Album opener "Fiery Crash" smirks at the concept of death as an event, intoning, "The fiery crash / Is just a formality / Oh, must I explain / It's just a nod to mortality." This theme is a constant on the record: life is hard enough without worrying about death, which is a certainty, so let's all get over it already. "Plasticities" and "Scythian Empire," for example, both examine the ephemeral nature of existence -- they may not sound like it, but they do. In "Plasticities" Bird croons over his trademark pizzicato violin plucks and a snare march, augmented by bells, and, in the oddly rousing chorus, a buzzy electric guitar and hand claps. It would be jagged and poorly paced as a pop song, but in conjunction with the brooding lyrics it falls into a sort of cadence: "You're gonna grow old / You're gonna grow so cold / Bearing signs on the avenue / For your own personal Waterloo."

This, like Mysterious Production of Eggs (2005), is relentlessly idiosyncratic music; that its ninety-degree tempo swerves, breakneck asides, and wonky instrumentation don't pull it apart at the joints is attributable to Bird's aptitude as Master of Ceremonies of his own raucous celebrations. And, to punish that metaphor, every aspect of the party is in perfect line with the others: the decorations match the music, the pinot matches the sharp cheddar. Thus the songs' production and structure work in line with what Bird is attempting with his words. The sonic textures are too effortless, too much a product of his writing voice, too intensely self-possessed with his vision to be the product of creative synthesis; what is going on here is something more singular. It is as if he was served a concise statement of the rules of pop, perused it thoroughly, and decided while politely handing it back that he wasn't interested in pursuing that particular course. This repudiation is not born of any horseshit countercultural posturing, but of a recognition of how temporal and utilitarian that construction can be, and how fascinating is the scope and potential of music outside that narrow band of the spectrum, and how truly few chances an artist gets to make great music in his career.

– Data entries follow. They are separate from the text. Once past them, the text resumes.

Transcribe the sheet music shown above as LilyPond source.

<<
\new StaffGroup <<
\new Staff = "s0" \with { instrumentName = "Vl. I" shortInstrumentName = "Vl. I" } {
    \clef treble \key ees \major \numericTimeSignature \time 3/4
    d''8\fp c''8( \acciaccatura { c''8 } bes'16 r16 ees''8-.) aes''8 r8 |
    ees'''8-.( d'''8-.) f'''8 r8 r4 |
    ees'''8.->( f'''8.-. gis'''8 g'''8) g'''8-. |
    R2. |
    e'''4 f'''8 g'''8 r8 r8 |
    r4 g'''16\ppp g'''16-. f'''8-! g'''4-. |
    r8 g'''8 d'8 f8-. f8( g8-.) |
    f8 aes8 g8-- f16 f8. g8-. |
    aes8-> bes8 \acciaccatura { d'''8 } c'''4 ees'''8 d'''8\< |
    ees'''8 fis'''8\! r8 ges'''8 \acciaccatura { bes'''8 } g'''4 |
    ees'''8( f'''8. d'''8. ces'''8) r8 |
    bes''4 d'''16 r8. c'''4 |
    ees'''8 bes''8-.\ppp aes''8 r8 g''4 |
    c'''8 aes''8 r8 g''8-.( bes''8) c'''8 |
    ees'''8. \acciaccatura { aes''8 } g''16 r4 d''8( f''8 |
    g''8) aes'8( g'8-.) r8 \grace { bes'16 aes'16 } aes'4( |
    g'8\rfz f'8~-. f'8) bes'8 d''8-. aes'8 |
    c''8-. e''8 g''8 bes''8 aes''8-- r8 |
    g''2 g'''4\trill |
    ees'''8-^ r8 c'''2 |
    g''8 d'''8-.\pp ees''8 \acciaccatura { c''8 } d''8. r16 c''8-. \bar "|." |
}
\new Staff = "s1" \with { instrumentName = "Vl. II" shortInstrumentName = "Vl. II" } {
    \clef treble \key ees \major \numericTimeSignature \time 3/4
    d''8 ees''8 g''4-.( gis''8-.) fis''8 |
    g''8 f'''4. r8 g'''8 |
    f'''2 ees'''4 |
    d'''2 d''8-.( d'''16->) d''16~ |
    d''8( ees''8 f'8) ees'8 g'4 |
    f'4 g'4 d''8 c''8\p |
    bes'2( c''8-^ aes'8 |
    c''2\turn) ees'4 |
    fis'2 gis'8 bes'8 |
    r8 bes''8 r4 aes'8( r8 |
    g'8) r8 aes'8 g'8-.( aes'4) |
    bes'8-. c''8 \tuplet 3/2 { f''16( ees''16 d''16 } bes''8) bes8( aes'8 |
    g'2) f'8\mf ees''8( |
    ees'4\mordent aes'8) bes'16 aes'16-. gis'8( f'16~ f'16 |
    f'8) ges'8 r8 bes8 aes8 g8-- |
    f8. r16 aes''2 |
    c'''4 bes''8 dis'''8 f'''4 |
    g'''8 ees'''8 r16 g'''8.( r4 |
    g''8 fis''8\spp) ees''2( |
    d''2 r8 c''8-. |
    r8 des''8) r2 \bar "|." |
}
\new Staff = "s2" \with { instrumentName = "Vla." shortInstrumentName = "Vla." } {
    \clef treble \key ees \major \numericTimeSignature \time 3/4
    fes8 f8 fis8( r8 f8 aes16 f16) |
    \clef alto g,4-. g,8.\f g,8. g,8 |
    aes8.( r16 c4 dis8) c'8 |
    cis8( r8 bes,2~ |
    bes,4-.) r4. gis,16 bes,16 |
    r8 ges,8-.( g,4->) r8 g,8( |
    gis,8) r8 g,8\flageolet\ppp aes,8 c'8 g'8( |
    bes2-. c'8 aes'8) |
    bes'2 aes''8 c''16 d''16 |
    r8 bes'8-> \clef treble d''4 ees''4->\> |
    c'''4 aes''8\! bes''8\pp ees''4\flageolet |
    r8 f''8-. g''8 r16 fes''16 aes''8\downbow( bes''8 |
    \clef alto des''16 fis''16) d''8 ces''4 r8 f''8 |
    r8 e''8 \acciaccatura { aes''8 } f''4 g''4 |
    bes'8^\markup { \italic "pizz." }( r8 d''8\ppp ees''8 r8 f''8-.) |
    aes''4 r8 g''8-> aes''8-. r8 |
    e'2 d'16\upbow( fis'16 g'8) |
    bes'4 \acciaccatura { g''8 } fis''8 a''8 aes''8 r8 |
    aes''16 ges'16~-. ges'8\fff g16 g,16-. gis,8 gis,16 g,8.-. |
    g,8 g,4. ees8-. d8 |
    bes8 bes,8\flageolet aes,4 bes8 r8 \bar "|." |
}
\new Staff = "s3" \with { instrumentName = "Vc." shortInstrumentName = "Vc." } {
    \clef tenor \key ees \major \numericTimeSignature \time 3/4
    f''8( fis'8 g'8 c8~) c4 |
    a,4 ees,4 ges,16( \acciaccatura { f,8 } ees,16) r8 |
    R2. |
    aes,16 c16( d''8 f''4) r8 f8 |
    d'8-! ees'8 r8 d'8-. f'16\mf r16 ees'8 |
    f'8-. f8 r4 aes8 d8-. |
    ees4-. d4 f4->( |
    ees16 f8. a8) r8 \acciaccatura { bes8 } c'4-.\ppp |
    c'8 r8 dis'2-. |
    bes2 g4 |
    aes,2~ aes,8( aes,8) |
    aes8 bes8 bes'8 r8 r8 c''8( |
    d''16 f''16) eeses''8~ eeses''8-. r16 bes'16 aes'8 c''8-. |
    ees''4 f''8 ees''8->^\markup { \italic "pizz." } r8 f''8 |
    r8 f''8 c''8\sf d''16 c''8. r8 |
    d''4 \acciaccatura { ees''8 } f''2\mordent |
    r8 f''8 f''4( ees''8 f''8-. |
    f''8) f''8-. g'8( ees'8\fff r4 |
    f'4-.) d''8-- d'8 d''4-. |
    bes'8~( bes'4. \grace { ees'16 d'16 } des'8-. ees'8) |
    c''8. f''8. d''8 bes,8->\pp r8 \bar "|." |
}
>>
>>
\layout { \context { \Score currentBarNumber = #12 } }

There is plenty of proof of this perfectionist quality in Bird's discography. Take, for example, the tendency to include retooled versions of tracks from previous albums on his releases. "Imitosis" from Apocrypha is a fleshed out (in both arrangement and theme) reincarnation of Weather Systems' (2003) single-minded "I," just as "Skin Is, My" from Eggs is his second stab at the instrumental "Skin," also from Systems. These aren't remixes or Part II's, but neither are fully re-imagined. This is Bird fine tuning.

It's true that Armchair Apocrypha does not have an answer for "Fake Palindromes," but, it's fair to assume that Bird will be chasing the ghost of that whimsical little scorcher for the rest of his career. He has moved incrementally from the claustrophobic jazz dive fare of Thrills (1998) to this denser and more fully realized song set. True, the step between Apocrypha and Eggs is not as dramatic and defined as some of the others have been (like the step from Oh, The Granduer [1999] to The Swimming Hour [2001], for instance) but the sense of forward momentum presented here makes the progression apparent as it never quite has been before.

So what it boils down to is this: Andrew Bird has thrown down his gauntlet brimming with post-structural imagery, swirling entropy, a truly floral arrangement of genre pieces and genre mixing. He has given generous clues as to his meaning, he has brought his songs together into a more closely congealed whole, he has tied this package with the big red bow of his cynicism and placed it at my feet, smirking. And what do I have to say about it?

Me: "It's, uhhh, it's really fucking good."

(shakes fist) That's one for you, Bird. That's one for you.